> _TEXT SHOWN_

────────────────────────────────────────

Ari in the Shell

Posted on Mar 18, 2021

So yesterday I pushed a new git repo online: wsclean. Nothing fancy at all: it’s just a very simple shell script that helps me to clean my source files from useless tabs and spaces that sometimes are left over due to oversight, quick edits, you name it.

It’s a bit messy, I guess? But the gist of it is that it calls sed to find and replace (what I consider) unneeded whitespace characters, using a regexp.1 Pretty standard UNIX-y stuff, huh? The remaining code is just to deal with the files themselves and implementing a “failsafe mode,” which sort of puts me in a bad light as a developer. Not even I trust my own code? Ohnoes… No, just kidding: I find the failsafe mode very useful if I want to run diff on the results, just in case I’m dealing with some file that isn’t tracked by git.

My coding and computing experience has improved a lot since I’ve become increasingly more shell literate. And sometimes I wonder whether any of my projects could be rewritten from C into POSIX sh… hey, most of of what I do is some type of filtered I/O to files: both cras and schain read some file, apply some change to those files, and then print the information to stdout with some makeup to make it look better for each project’s goals. Rewritting them into POSIX sh should be trivial, I think.

Shell scripting languages are Turing complete, so in theory you should be able to write any computational problem using them. You should be able to write anything in them. String support is superb. They’re totally integrated into the POSIX userland… precisely because they’re the shell (duh!)… What prevents me to do those rewrites? I could save myself from the usual boilerplate code that comes from using strtok() to parse a string! The grep+sed+AWK trifecta is able to do the same tasks and possibly in a less cumbersome way! Ari, you’re being such a C fangirl…

Hey, maybe I am a C fangirl. Maybe my way of seeing things is different, but I have a very clear feeling as to when C is more suited than POSIX sh to do the task, even if involves lots of I/O and strings.

“Ariadna, are you mixing programming and feelings again? Why??”

Yes, I am. All human endeavors are sparked by irrational intuition. Logic keeps things moving from that initial spark.

The shell, as I see it, is a window to interact with the userland. The strengths and the weaknesses of the shell don’t really come from what it does, but from the strengths and weaknesses of the userland you’re using. POSIX sh doesn’t know anything about regexps (in fact, it uses Kleene stars in a way that is different to all regexp syntaxes), text formatting, dealing with files, etc. Its built-ins are usually very scarce (and implementation-dependent): most of what you use in a shell script are programs installed on your computer, not functions. In some userlands not even test (or its alias [ ) is a shell built-in. The very same script might work or not on someone else’s system depending on whether the userland behaves the same way or not as yours!

────────────────────────────────────────

> _WORK ITEM 1_
In the records, take everything from the first line down through the line containing "professionnels, les charges" and replace "essentiel" with "important", keeping every other part the same.

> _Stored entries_

────────────────────────────────────────

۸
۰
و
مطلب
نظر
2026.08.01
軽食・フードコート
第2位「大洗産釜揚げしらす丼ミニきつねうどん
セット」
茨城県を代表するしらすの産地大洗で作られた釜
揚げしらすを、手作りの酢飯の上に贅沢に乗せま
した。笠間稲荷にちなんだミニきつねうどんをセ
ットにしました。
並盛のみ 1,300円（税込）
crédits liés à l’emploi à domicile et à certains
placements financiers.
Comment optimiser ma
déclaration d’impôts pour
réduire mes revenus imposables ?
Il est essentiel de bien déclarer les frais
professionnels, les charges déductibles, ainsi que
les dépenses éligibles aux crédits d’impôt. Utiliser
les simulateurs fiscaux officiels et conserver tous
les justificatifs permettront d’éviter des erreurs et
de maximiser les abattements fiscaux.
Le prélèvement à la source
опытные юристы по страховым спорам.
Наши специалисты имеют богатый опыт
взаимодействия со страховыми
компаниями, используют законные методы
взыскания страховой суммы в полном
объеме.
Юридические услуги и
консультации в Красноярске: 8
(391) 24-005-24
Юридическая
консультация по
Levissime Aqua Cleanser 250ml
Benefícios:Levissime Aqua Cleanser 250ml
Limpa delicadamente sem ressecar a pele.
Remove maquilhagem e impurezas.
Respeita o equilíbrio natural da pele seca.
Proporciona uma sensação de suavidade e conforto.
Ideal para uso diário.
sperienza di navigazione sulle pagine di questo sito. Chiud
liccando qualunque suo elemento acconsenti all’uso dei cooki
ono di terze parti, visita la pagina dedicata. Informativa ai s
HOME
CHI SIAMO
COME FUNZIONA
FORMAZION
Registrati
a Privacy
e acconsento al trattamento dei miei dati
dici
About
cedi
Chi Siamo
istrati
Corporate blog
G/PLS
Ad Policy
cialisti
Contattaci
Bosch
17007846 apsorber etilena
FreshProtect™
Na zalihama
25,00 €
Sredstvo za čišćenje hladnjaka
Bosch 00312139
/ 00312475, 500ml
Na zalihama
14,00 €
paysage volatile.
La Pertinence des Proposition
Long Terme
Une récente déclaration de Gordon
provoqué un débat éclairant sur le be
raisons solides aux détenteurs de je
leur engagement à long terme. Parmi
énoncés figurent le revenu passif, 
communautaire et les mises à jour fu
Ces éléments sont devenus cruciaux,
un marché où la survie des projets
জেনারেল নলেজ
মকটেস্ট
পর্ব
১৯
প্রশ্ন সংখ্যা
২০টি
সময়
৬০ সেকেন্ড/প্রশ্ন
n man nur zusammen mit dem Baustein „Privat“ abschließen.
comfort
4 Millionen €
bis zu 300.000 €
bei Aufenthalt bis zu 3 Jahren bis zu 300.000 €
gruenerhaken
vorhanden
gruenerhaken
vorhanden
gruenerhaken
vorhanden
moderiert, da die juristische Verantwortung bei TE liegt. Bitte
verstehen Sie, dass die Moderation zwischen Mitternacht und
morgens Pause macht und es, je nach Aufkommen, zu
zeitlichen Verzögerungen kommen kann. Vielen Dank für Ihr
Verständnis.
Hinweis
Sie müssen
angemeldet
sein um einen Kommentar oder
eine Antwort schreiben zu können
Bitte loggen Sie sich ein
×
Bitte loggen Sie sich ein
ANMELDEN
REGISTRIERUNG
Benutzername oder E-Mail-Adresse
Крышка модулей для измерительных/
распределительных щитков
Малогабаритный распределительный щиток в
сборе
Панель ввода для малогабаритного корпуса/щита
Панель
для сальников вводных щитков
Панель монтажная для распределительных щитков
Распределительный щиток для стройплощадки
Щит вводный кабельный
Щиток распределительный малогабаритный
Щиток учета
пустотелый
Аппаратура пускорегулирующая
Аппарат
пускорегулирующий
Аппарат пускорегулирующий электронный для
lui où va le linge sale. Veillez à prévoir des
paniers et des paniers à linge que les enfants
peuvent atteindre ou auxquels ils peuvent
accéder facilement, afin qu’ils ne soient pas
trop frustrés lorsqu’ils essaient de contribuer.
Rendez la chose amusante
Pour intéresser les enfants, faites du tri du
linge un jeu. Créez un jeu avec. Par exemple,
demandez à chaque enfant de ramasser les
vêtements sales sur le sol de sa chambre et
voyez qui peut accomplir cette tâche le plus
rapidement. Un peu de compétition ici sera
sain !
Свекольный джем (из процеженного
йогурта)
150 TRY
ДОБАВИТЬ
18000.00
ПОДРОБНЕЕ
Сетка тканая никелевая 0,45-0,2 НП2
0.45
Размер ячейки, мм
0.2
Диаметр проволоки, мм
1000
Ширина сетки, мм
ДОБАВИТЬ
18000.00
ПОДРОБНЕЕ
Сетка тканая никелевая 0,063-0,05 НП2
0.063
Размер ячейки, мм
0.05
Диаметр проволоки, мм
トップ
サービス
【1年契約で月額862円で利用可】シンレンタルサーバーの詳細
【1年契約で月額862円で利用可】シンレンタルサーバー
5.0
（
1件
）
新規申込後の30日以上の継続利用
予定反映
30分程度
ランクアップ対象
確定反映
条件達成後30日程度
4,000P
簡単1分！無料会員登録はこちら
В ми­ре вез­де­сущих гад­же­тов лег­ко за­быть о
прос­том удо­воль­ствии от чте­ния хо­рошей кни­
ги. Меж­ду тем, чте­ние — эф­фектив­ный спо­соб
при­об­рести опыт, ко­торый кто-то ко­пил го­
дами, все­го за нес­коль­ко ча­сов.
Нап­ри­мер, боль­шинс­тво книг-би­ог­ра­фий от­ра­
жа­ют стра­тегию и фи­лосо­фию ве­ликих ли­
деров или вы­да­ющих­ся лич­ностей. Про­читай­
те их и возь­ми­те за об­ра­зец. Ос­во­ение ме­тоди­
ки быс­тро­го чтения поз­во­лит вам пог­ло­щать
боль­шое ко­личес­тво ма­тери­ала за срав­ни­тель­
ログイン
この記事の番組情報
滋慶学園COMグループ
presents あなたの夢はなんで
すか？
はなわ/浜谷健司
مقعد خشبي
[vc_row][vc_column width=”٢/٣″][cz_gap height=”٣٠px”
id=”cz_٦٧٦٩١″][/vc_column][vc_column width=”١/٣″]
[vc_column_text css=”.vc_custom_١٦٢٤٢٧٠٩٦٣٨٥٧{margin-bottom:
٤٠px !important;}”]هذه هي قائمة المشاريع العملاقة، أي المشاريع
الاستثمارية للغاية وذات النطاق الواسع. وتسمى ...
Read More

────────────────────────────────────────

> _WORK ITEM 2_
In the post about shell scripting, which program does the wsclean script call to find and replace unneeded whitespace?

> _EXERCISE RESPONSE 1_
۸
۰
و
مطلب
نظر
2026.08.01
軽食・フードコート
第2位「大洗産釜揚げしらす丼ミニきつねうどん
セット」
茨城県を代表するしらすの産地大洗で作られた釜
揚げしらすを、手作りの酢飯の上に贅沢に乗せま
した。笠間稲荷にちなんだミニきつねうどんをセ
ットにしました。
並盛のみ 1,300円（税込）
crédits liés à l’emploi à domicile et à certains
placements financiers.
Comment optimiser ma
déclaration d’impôts pour
réduire mes revenus imposables ?
Il est important de bien déclarer les frais
professionnels, les charges déductibles, ainsi que

> _EXERCISE RESPONSE 2_
sed